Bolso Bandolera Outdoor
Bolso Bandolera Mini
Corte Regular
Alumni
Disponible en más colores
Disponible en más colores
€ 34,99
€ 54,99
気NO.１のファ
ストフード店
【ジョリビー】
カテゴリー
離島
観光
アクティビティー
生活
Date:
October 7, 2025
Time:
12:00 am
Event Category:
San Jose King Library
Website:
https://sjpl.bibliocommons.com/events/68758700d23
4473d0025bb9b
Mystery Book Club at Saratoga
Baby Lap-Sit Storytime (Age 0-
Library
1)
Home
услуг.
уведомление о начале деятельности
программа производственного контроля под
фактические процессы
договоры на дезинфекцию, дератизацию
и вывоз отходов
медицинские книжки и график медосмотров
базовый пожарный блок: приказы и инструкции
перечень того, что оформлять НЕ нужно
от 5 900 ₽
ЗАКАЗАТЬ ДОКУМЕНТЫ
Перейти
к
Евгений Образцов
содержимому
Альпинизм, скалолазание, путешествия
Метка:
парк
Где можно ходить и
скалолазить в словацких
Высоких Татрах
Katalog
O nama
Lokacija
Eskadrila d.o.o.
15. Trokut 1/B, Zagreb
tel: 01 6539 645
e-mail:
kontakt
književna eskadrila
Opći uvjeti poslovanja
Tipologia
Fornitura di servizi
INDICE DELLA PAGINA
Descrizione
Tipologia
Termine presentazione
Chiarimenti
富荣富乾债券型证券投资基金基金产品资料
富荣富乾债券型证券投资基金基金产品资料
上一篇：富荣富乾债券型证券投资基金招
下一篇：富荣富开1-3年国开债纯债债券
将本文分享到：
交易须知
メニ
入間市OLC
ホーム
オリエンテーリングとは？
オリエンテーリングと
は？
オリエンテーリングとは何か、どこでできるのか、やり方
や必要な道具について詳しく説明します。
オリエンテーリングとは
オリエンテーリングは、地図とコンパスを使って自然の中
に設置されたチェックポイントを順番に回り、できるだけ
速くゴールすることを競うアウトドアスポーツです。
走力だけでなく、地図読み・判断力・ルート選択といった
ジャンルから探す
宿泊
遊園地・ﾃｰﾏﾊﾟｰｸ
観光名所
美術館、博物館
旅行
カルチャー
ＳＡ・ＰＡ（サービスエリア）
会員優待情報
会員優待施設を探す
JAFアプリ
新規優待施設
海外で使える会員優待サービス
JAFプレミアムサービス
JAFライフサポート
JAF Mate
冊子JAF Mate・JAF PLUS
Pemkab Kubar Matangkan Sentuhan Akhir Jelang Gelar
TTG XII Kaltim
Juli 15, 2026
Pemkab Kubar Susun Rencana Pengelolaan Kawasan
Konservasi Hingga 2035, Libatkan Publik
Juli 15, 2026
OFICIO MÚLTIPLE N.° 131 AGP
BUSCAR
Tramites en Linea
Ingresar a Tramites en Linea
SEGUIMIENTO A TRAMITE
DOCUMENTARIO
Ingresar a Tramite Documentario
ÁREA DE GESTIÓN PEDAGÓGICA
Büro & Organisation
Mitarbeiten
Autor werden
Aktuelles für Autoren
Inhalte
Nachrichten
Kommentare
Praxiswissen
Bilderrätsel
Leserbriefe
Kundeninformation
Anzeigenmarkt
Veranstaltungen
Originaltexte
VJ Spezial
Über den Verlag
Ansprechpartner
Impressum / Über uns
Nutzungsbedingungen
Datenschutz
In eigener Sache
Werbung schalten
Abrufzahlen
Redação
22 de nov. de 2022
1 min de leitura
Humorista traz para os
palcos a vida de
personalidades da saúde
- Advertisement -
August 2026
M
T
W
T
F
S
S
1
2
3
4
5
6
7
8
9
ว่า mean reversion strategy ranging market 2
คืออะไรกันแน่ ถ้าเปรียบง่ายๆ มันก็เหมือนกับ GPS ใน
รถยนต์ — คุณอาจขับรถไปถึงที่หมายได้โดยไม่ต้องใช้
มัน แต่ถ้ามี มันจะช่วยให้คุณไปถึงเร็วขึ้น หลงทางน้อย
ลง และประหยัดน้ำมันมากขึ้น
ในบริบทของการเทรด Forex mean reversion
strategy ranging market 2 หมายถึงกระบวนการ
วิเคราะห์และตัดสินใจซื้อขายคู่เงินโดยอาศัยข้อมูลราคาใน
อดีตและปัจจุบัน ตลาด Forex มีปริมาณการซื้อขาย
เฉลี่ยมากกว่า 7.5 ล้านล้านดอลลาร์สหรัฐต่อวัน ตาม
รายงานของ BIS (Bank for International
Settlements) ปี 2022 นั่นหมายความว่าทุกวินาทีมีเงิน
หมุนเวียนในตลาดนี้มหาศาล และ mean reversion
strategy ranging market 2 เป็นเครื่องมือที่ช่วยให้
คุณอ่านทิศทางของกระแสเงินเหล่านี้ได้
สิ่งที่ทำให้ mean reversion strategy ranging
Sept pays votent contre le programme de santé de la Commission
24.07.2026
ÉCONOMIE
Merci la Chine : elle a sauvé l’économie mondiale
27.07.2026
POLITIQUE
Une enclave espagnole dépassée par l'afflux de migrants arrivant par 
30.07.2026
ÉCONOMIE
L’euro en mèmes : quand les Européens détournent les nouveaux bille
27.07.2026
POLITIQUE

————————

• Work request:
Throughout the data above, count the lines in which the word "mean" occurs; supply the number alone.

• Answer to this exercise:
4